= Patrick Lau Lai-chiu =

Patrick Lau Lai-chiu SBS, JP (劉勵超; born 1950/51) is a former career civil servant in the Hong Kong Government. He retired in 2007 as Director of Lands, head of the Lands Department.

Lau joined the civil service in 1972, spending 15 years in the Trade Department, followed by positions in the Industry Department, the Hong Kong Government Office in London, the City and New Territories Administration, the Administrative Services and Information Branch, Hong Kong Economic and Trade Office in Washington, and the Civil Service Branch.

Lau was Deputy Secretary for the Civil Service (1995-1997), Deputy Secretary for Planning, Environment and Lands (1997-2001), and Deputy Head of the Central Policy Unit (March 2001 to May 2002).

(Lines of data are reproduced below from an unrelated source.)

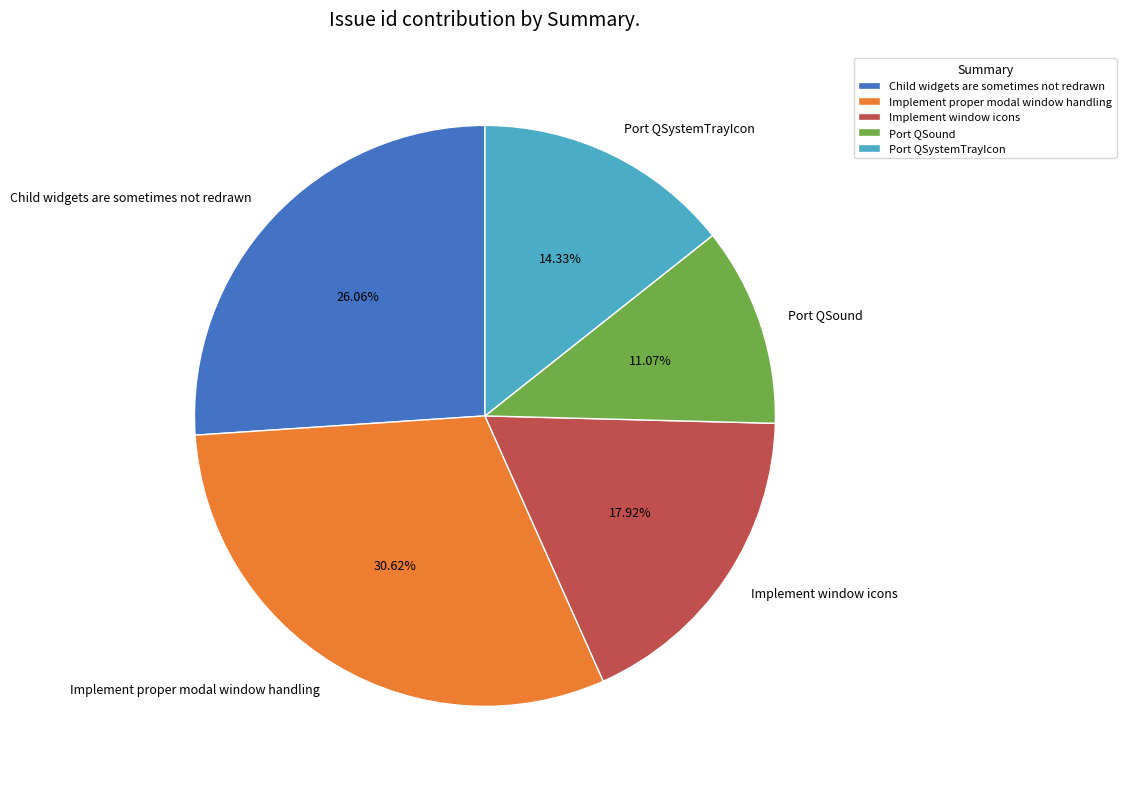

Which slice is the largest?

Implement proper modal window handling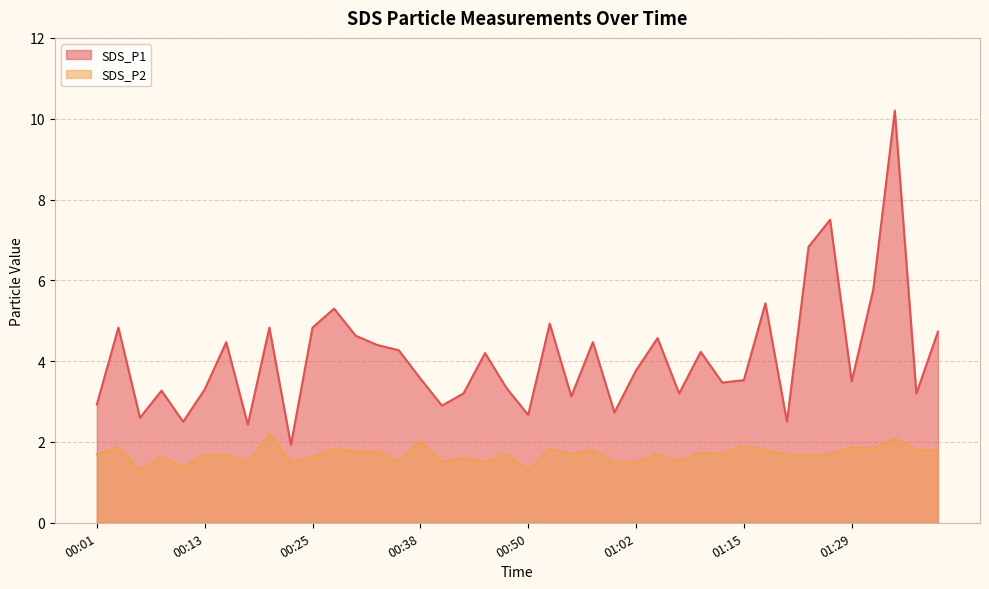

What is the total value across all series at 00:30?

6.4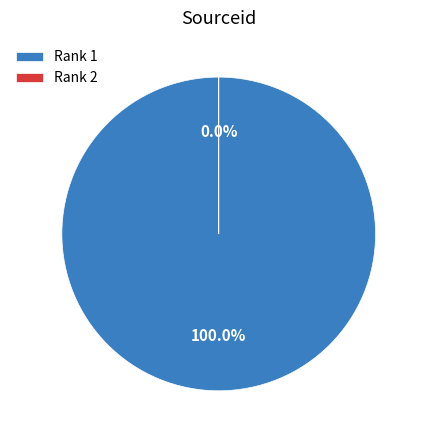

How many segments does this pie chart have?

2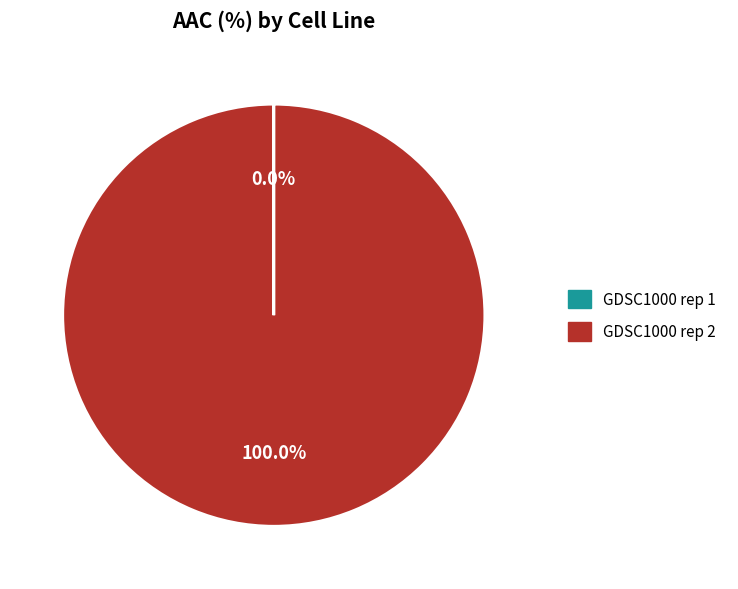

Which category has the biggest portion of the pie?

GDSC1000 rep 2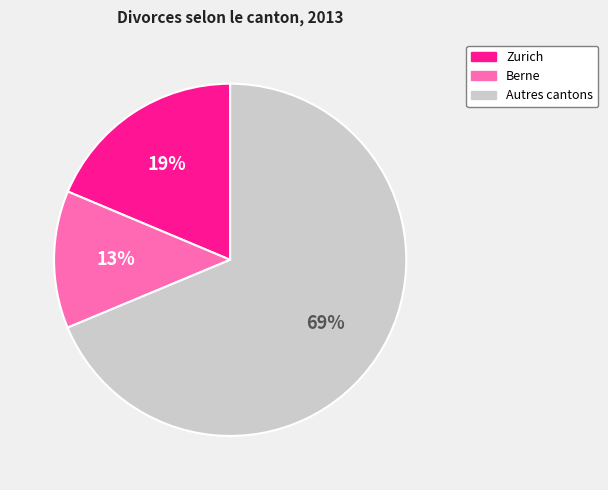

To the nearest percent, what percentage of the pie is Zurich?

19%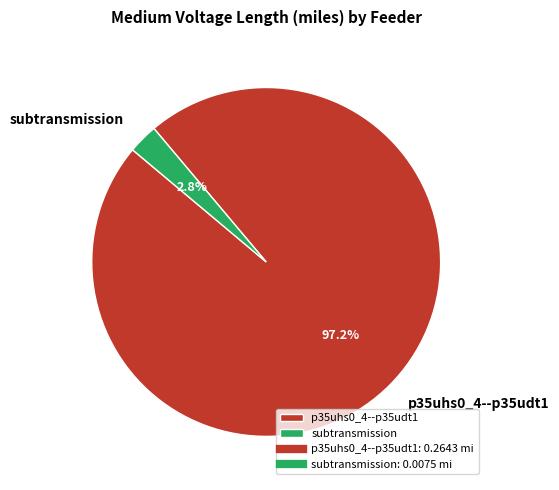

True or false: subtransmission accounts for 17% of the total.

False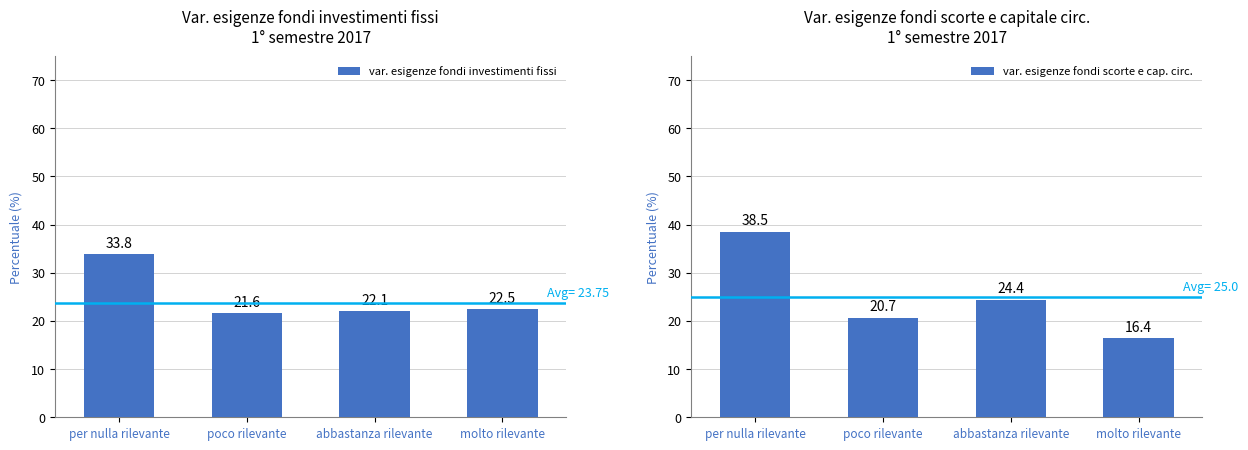

The var. esigenze fondi scorte e cap. circ. series shows 20.7 at poco rilevante. True or false?

True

He became Director of the Lands Department in May 2002 and held the post until his retirement in June 2007.

==Current positions==
He continues to hold senior positions on public bodies, including:

- Board member of Hong Kong Countryside Foundation
- Audit Committee of the Hong Kong Housing Society.
- Member of the Hong Kong Ideas Centre
- Member of the Land Resumption and Compensation Committee of the Urban Renewal Authority

==Public statements==
In 2012, he drew praise for his proposed solution to the controversial issue of (the many) illegal structures that had been added to properties, notably in the New Territories. He suggested that owners pay a one-off fine, according to the area of the addition, which they could then legally retain. The idea was rejected by Secretary for Development Carrie Lam.